- Goal of the exercise:
Your task is to transcribe the data in full.

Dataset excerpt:
┌────────

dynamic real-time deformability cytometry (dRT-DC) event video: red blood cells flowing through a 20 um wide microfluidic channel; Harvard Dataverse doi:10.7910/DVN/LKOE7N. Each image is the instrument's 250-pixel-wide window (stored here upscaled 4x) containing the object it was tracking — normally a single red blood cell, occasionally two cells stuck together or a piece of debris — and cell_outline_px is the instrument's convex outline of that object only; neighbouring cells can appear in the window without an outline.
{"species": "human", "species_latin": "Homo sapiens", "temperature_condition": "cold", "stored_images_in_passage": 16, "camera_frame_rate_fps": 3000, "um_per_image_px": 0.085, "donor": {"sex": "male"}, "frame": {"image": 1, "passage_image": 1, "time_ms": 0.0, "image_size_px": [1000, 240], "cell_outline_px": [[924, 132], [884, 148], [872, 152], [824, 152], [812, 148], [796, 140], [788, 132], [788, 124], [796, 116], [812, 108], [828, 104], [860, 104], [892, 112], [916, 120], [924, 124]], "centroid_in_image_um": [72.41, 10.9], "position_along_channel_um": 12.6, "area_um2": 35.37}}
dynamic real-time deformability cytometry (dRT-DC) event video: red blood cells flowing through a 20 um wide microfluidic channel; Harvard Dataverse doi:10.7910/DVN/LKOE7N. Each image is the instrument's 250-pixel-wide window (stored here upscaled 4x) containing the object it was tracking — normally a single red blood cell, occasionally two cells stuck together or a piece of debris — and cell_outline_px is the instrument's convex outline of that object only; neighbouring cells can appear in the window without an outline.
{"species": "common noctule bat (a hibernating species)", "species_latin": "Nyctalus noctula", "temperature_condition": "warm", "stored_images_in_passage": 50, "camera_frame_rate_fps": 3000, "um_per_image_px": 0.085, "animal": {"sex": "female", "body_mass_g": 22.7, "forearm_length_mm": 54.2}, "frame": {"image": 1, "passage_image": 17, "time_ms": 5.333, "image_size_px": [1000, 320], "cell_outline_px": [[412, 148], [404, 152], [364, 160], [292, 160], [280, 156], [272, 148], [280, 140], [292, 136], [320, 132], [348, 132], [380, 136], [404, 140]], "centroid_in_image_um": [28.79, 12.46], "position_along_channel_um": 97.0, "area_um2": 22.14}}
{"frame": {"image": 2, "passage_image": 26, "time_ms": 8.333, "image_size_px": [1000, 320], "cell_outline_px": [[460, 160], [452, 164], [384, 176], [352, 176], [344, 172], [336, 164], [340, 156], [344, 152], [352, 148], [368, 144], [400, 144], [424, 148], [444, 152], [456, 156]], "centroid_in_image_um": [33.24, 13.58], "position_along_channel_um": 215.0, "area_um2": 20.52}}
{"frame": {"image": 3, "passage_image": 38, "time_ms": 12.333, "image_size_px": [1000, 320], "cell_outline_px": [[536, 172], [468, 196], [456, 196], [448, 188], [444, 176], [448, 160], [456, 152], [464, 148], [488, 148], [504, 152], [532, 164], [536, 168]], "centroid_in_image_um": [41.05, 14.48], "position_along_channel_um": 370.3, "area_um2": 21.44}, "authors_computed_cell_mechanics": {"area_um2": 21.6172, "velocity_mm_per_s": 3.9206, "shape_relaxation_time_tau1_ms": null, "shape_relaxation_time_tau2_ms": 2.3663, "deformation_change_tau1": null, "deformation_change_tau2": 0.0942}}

└────────

- Task solution:
dynamic real-time deformability cytometry (dRT-DC) event video: red blood cells flowing through a 20 um wide microfluidic channel; Harvard Dataverse doi:10.7910/DVN/LKOE7N. Each image is the instrument's 250-pixel-wide window (stored here upscaled 4x) containing the object it was tracking — normally a single red blood cell, occasionally two cells stuck together or a piece of debris — and cell_outline_px is the instrument's convex outline of that object only; neighbouring cells can appear in the window without an outline.
{"species": "human", "species_latin": "Homo sapiens", "temperature_condition": "cold", "stored_images_in_passage": 16, "camera_frame_rate_fps": 3000, "um_per_image_px": 0.085, "donor": {"sex": "male"}, "frame": {"image": 1, "passage_image": 1, "time_ms": 0.0, "image_size_px": [1000, 240], "cell_outline_px": [[924, 132], [884, 148], [872, 152], [824, 152], [812, 148], [796, 140], [788, 132], [788, 124], [796, 116], [812, 108], [828, 104], [860, 104], [892, 112], [916, 120], [924, 124]], "centroid_in_image_um": [72.41, 10.9], "position_along_channel_um": 12.6, "area_um2": 35.37}}
dynamic real-time deformability cytometry (dRT-DC) event video: red blood cells flowing through a 20 um wide microfluidic channel; Harvard Dataverse doi:10.7910/DVN/LKOE7N. Each image is the instrument's 250-pixel-wide window (stored here upscaled 4x) containing the object it was tracking — normally a single red blood cell, occasionally two cells stuck together or a piece of debris — and cell_outline_px is the instrument's convex outline of that object only; neighbouring cells can appear in the window without an outline.
{"species": "common noctule bat (a hibernating species)", "species_latin": "Nyctalus noctula", "temperature_condition": "warm", "stored_images_in_passage": 50, "camera_frame_rate_fps": 3000, "um_per_image_px": 0.085, "animal": {"sex": "female", "body_mass_g": 22.7, "forearm_length_mm": 54.2}, "frame": {"image": 1, "passage_image": 17, "time_ms": 5.333, "image_size_px": [1000, 320], "cell_outline_px": [[412, 148], [404, 152], [364, 160], [292, 160], [280, 156], [272, 148], [280, 140], [292, 136], [320, 132], [348, 132], [380, 136], [404, 140]], "centroid_in_image_um": [28.79, 12.46], "position_along_channel_um": 97.0, "area_um2": 22.14}}
{"frame": {"image": 2, "passage_image": 26, "time_ms": 8.333, "image_size_px": [1000, 320], "cell_outline_px": [[460, 160], [452, 164], [384, 176], [352, 176], [344, 172], [336, 164], [340, 156], [344, 152], [352, 148], [368, 144], [400, 144], [424, 148], [444, 152], [456, 156]], "centroid_in_image_um": [33.24, 13.58], "position_along_channel_um": 215.0, "area_um2": 20.52}}
{"frame": {"image": 3, "passage_image": 38, "time_ms": 12.333, "image_size_px": [1000, 320], "cell_outline_px": [[536, 172], [468, 196], [456, 196], [448, 188], [444, 176], [448, 160], [456, 152], [464, 148], [488, 148], [504, 152], [532, 164], [536, 168]], "centroid_in_image_um": [41.05, 14.48], "position_along_channel_um": 370.3, "area_um2": 21.44}, "authors_computed_cell_mechanics": {"area_um2": 21.6172, "velocity_mm_per_s": 3.9206, "shape_relaxation_time_tau1_ms": null, "shape_relaxation_time_tau2_ms": 2.3663, "deformation_change_tau1": null, "deformation_change_tau2": 0.0942}}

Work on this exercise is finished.